▶ **TEXTE FOURNI**:
------------------------
Au cours de l’année écoulée depuis l’élection présidentielle controversée de juin 2009 en Iran, Amnesty International a recueilli des informations sur la répression croissante visant ceux qui expriment des divergences avec le pouvoir, raison pour laquelle des journalistes, des étudiants, des militants politiques, des défenseurs des droits humains et des dignitaires religieux languissent en prison.
Des avocats, des intellectuels, d’anciens prisonniers politiques et des membres des minorités ethniques et religieuses iraniennes ont également été victimes de cette vague de répression, qui prend de l’ampleur et donne lieu à des actes de torture et d’autres types de mauvais traitements, ainsi qu’à l’exécution de prisonniers pour des raisons politiques.
Cette répression est largement illustrée dans le nouveau rapport publié par Amnesty International, intitulé From Protest to Prison – Iran One Year After the Election, qui revient sur une année émaillée par les arrestations et incarcérations de personnes ayant critiqué le gouvernement et dénoncé ses agissements. La publication de ce rapport marque le lancement d’une action qui se déroulera sur un an, en faveur de : la libération des prisonniers d'opinion en détention en Iran depuis l’élection présidentielle controversée de 2009 et les opérations de répression ayant suivi ; et de procès équitables dans le cadre desquels la peine de mort ne sera pas requise, pour les autres prisonniers politiques.
« Le gouvernement iranien est déterminé à réduire au silence toutes les voix dissidentes, tout en essayant d'éviter que la communauté internationale ne se livre à un examen fouillé des violations en relation avec les troubles consécutifs à l’élection », a déclaré Claudio Cordone, secrétaire général par intérim d’Amnesty International.
« Le gouvernement a adopté la posture absurde consistant à affirmer qu’il n’y a quasiment pas eu de violations en Iran, lorsqu’il a présenté son rapport national dans le cadre de l'Examen périodique universel effectué par le Conseil des droits de l'homme, qui adoptera son rapport final cette semaine. Nous demandons aux autorités iraniennes d’accepter les recommandations relatives au traitement des détenus et d’autoriser des experts des droits humains des Nations Unies à se rendre en Iran. »
Des centaines de personnes se trouvent toujours derrière les barreaux pour avoir participé aux manifestations de juin 2009 ou exprimé autrement leur désaccord avec le pouvoir. Le placement en détention de citoyens ordinaires est devenu monnaie courante, dans le contexte d’un système expéditif fondé sur les arrestations et les maintiens en détention arbitraires. Des personnes n’entretenant que des liens ténus avec des groupes interdits, ainsi que des membres de la famille d'anciens détenus, ont été soumis à des arrestations arbitraires au cours de l’année écoulée.
------------------------
▶ **MATÉRIEL**:

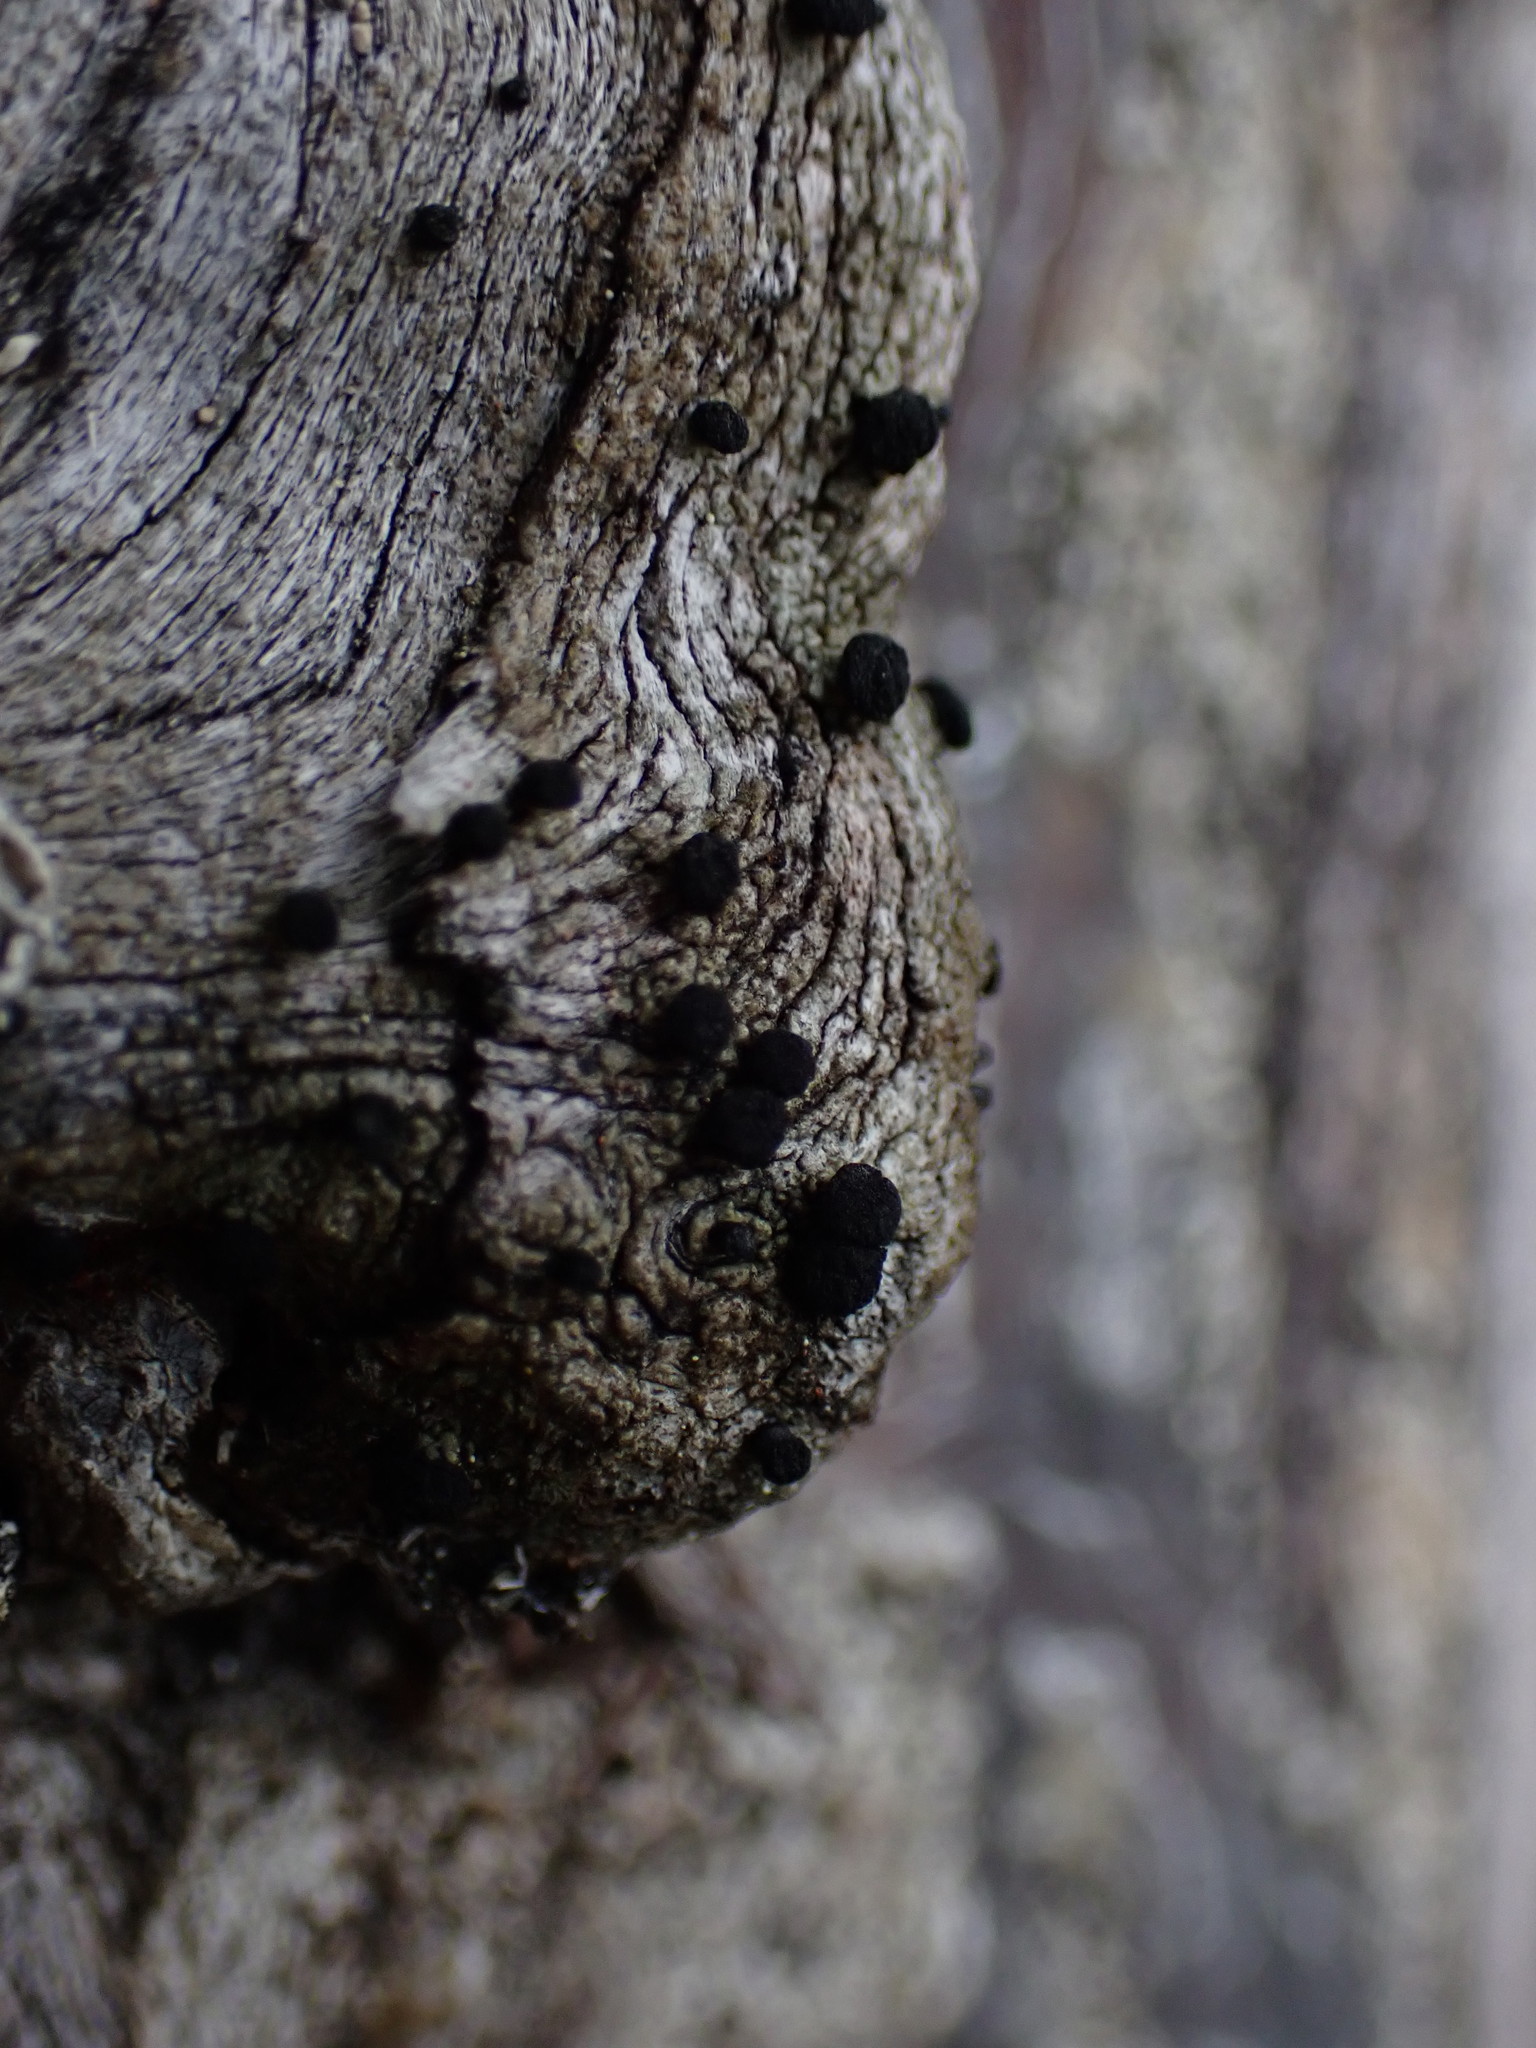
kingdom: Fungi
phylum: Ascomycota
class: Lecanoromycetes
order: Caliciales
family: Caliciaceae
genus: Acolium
------------------------
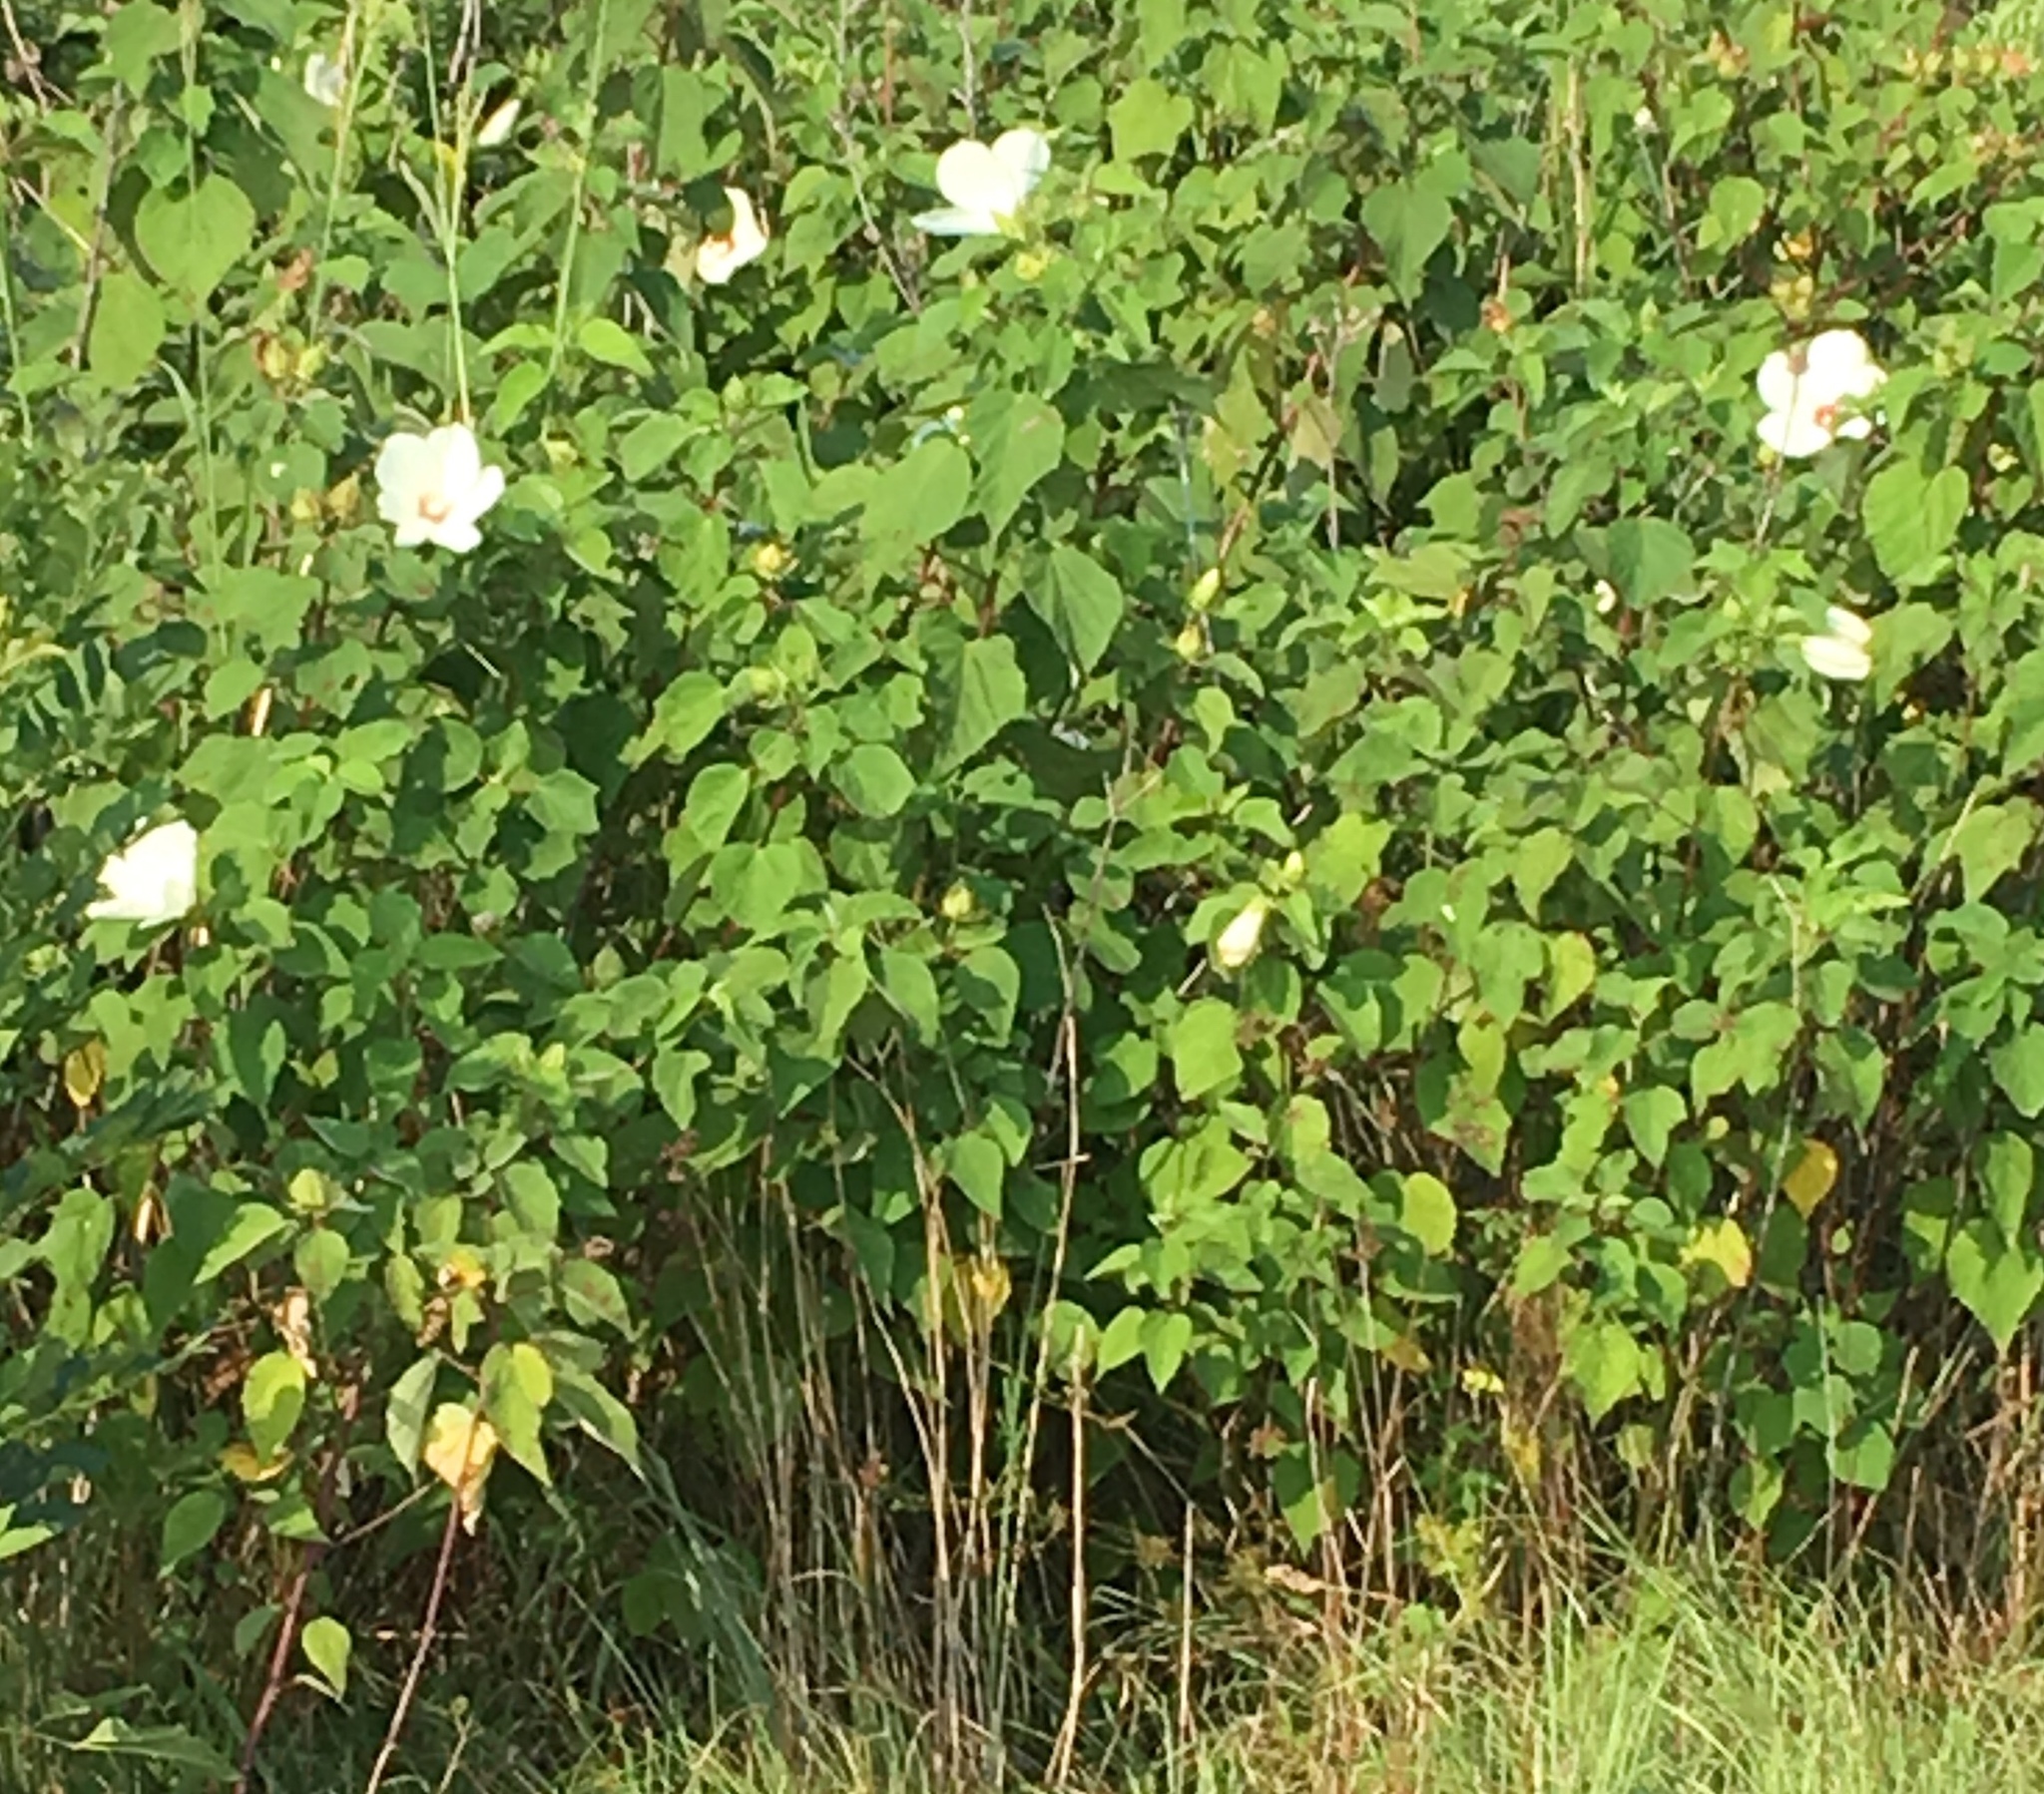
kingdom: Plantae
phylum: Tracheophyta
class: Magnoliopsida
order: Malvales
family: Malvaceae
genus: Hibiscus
------------------------
▶ **CONSIGNE**:
Répondez à ces questions sur le texte consacré à la répression en Iran :
(a) Quel est le titre du nouveau rapport publié par Amnesty International ?
(b) Quelle fonction occupe Claudio Cordone ?
(c) Pourquoi des centaines de personnes se trouvent-elles toujours derrière les barreaux ?
On peut se passer des entrées.

▶ **RÉPONSE ATTENDUE**:
(a) From Protest to Prison – Iran One Year After the Election.
(b) Il est secrétaire général par intérim d'Amnesty International.
(c) Pour avoir participé aux manifestations de juin 2009 ou exprimé autrement leur désaccord avec le pouvoir.